Courtesy Assistant Professor, School of Computer Science, CMU.
Email:
Office: Tepper 354
Office Hours: via email
Seminar Requirements
1. Presentations and in-class contributions (50%): We will study the workings and predictions of several different approaches. Everybody will read the papers upfront, and analyze the methods on suggested example graphs in the manner they find most appropriate (e.g., simulation in Matlab, or handwritten drawings). Students are given 20-30min at the beginning of each class to discuss their findings with another student that is randomly assigned by the instructor. Each team is expected to be able present their findings to the class (ideally on the overhead projector with handwritten slides). One pair of students are announced in the previous class and is in lead of the topic for each class. The lead team is expected to understand the paper more thoroughly then everybody else. Material from each students is handed in each class. Important: you do not need to hand in digitally prepared slides, often drawing by pen on paper together with your assigned partner is far more effective. Goal is to understand the paper, and to help others understand your insights, not to produce fancy slides. Thus come with your pen and lots of paper. We may also possibly use Baiboard for collaborative drawing in class by students and instructors (to be determined). Here are some guiding questions:- What is the paper's setting? How does it differ from other papers read so far?
- What are the explicit and implicit assumptions made by the paper? Why this assumptions? Are they justified or not?
- What is the abstract problem the paper tries to solve? How does it differ from other papers read so far?
- What are the main strengths and weaknesses of this paper? What prevented the authors from addressing the weaknesses?
- What are the main technical contributions? Where does the paper fit in the related literature?
- How does the method work and what does it predict on a specific illustrative graph?
- How does the method generalize to other possible applications? Is there any relationship to empirical work? Are there testable implications?
- What are the conclusions?
- What did you learn from the paper?
- What are some possible follow-questions to be resolved?
- What are some other questions for additional discussion to which you may not know the answer yourself?
2. Written research proposal or small research project with presentation. (50%): Minimum 1000 words and 3 drawings, maximum 5000 words (no limit on drawings). Students will hand in and present their research proposals on the last day of class. The discussion will be very interactive, i.e. questions will be posed during presentation, not only after.
- 2a) Methods option (mainly targeted towards CS and ACO students)
- Deals with a method / approach / algorithm that is motivated by or related to the class material.
- Reviews, critiques and compares the relevant literature,
- Proposes one or more pertinent and interesting research questions,
- Communicates the (potential) contributions from studying these questions and their relevance both to research and practice,
- Presents a possible approach, along with any developed model/method or analysis, and
- Concludes with a summary and discussion of the main ideas and/or results and/or possible extensions.

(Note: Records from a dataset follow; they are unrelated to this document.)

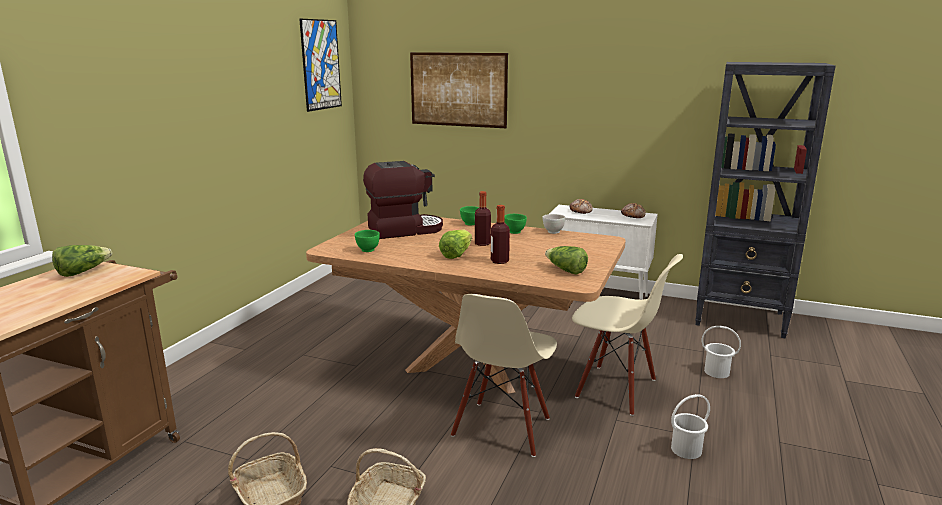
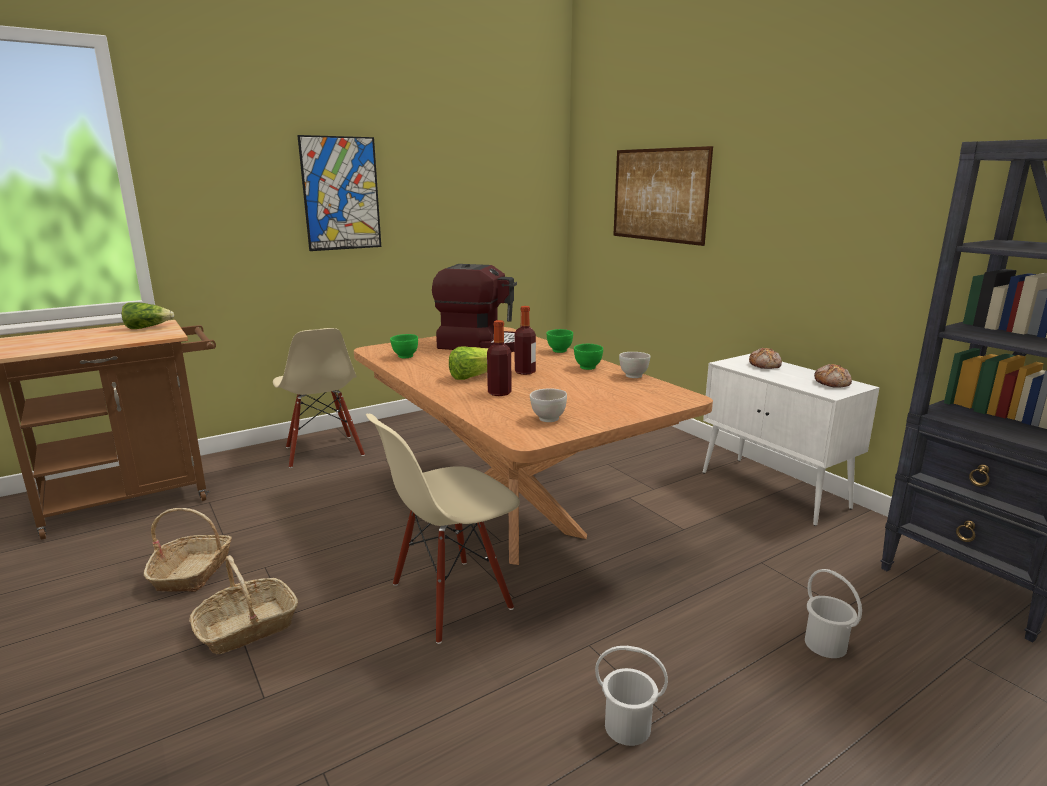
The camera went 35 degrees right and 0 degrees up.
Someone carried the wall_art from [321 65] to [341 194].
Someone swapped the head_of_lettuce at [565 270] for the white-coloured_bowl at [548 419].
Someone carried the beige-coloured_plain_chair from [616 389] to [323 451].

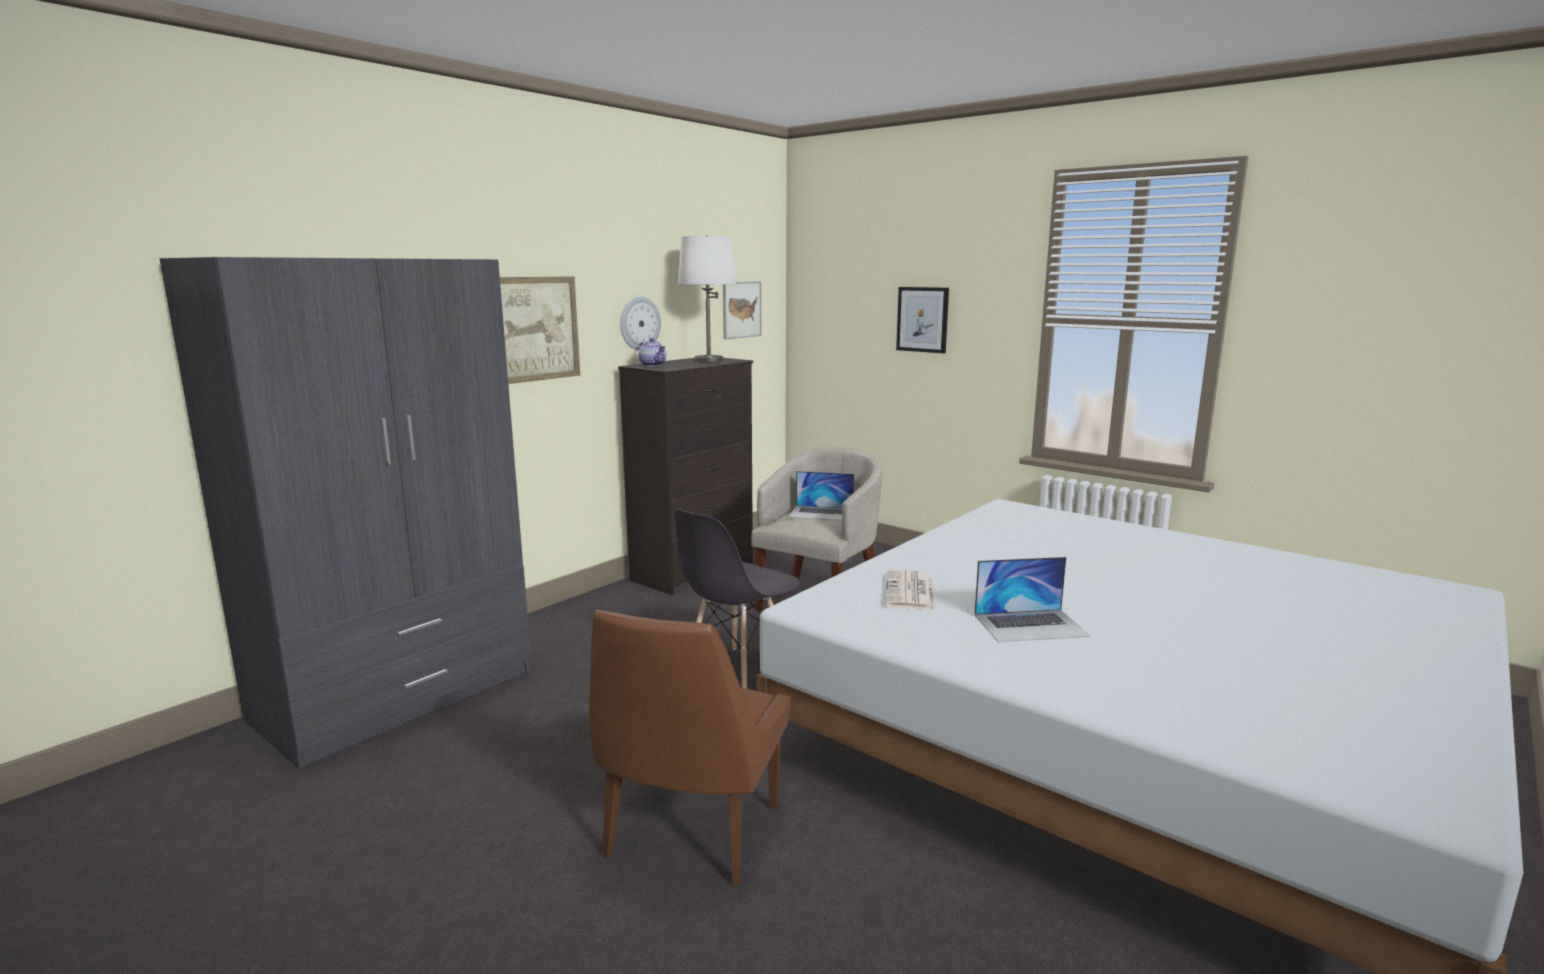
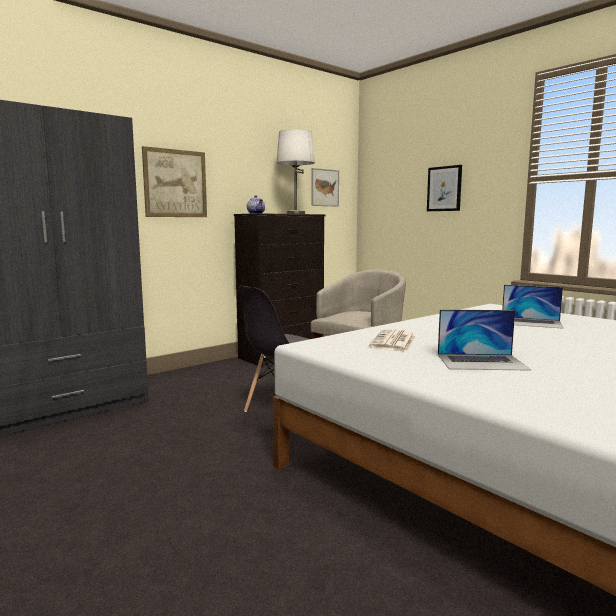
The camera went 10 degrees right and 5 degrees down.
Someone took away the clock_on_the_wall at [639 323].
Someone carried the portable_computer from [821 513] to [531 322].
Someone took away the brown-coloured_plain_chair at [690 834].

- 2b) Applied option (mainly targeted towards more applied fields, e.g., Finance or OM)
- Deals with a topic that is motivated by the students' discipline and data set of interest, yet still related to our class topic.
- Motivates the relevance of the problem and reviews the current state-of the art
- Adapts and compares one or several algorithms to this real-world application
- Evaluates empirically how well the approach works, and why or why not.
- Concludes with a summary and discussion of the main ideas and/or results and/or possible extensions.